Kerusakan di Pulau Manuran terlihat jelas dengan adanya kekeruhan di bibir pantai. Sebuah settling pond atau kolam pengendapan di area pertambangan dilaporkan jebol dan mencemari pantai. Menteri LH menegaskan bahwa perusahaan terkait harus bertanggung jawab atas pencemaran lingkungan yang terjadi.

PT ASP dinilai perlu meningkatkan penanganan lingkungan akibat kerusakan yang ditimbulkan oleh aktivitas pertambangan. Manajemen lingkungan yang komprehensif juga belum dimiliki oleh perusahaan ini.

"Penanganan lingkungan PT ASP perlu ditingkatkan, termasuk manajemen lingkungannya yang belum dimiliki, sehingga kondisi lingkungannya tidak terlalu baik," jelas Menteri LH.

Tim penegak hukum telah melakukan penyegelan terkait pertambangan di Pulau Manuran, mengindikasikan adanya dugaan kelalaian dalam proses penambangan.

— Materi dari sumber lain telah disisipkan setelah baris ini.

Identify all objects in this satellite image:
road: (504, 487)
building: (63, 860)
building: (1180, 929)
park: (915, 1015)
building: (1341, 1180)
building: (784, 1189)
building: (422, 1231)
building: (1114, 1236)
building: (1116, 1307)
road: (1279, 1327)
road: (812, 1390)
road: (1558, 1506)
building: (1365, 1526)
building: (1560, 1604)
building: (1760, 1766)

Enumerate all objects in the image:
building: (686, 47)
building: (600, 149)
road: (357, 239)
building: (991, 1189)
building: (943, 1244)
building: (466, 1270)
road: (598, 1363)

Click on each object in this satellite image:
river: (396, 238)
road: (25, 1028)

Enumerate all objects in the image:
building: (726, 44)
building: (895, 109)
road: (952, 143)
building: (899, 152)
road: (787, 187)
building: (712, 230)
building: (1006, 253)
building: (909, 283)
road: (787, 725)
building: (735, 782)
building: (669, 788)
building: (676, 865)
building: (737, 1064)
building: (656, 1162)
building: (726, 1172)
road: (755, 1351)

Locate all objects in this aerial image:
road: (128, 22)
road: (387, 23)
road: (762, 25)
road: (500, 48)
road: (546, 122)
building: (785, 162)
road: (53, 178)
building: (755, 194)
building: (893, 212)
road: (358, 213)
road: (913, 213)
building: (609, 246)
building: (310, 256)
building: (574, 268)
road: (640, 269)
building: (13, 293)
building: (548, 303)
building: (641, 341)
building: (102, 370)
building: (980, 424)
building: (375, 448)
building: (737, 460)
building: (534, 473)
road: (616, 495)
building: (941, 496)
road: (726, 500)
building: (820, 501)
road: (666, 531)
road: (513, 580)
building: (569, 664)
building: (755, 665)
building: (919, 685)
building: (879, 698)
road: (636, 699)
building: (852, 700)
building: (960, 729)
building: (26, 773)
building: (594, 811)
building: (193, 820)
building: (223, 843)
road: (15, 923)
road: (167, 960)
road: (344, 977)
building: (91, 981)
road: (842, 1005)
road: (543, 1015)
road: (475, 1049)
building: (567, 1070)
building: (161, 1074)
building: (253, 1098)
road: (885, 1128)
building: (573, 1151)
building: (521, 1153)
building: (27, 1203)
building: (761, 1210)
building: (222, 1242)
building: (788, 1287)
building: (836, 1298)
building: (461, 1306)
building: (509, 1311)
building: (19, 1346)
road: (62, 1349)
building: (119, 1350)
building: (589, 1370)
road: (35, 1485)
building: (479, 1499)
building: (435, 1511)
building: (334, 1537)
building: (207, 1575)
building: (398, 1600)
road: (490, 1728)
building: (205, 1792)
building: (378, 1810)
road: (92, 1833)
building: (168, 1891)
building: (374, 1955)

Kritik Pedas dari Berbagai Pihak

Kegiatan pertambangan nikel di Raja Ampat juga menuai kritik pedas dari berbagai tokoh publik. Menteri Kebudayaan, Fadli Zon, secara tegas menyatakan bahwa tidak boleh ada investasi yang merusak alam, terutama yang dapat mengganggu situs bersejarah di Raja Ampat.

"Kita harapkan tidak ada penambangan yang merusak keindahan alam dan ekosistem yang sangat indah di Raja Ampat," tegas Fadli Zon.

Fadli Zon menekankan pentingnya menjaga situs bersejarah dari dampak negatif pertambangan dan menyerukan pembahasan lebih lanjut mengenai kegiatan tambang tersebut.

Wakil Ketua Komisi VII DPR, Rahayu Saraswati, senada dengan kritik tersebut. Ia mendesak agar izin tambang nikel di Raja Ampat dievaluasi secara menyeluruh. Rahayu menekankan bahwa kegiatan tambang di Raja Ampat, sebagai area konservasi dan Taman Nasional, tidak boleh dianggap remeh. Ia menyoroti dampak besar yang dapat ditimbulkan oleh pertambangan terhadap ekosistem dan lingkungan.

Ketua Komisi VII DPR RI, Saleh Daulay, juga meminta pemerintah untuk segera mengecek izin usaha pertambangan (IUP) nikel di Raja Ampat yang menjadi sorotan. Ia menekankan pentingnya memastikan izin tersebut sesuai dengan peruntukannya dan masih berlaku.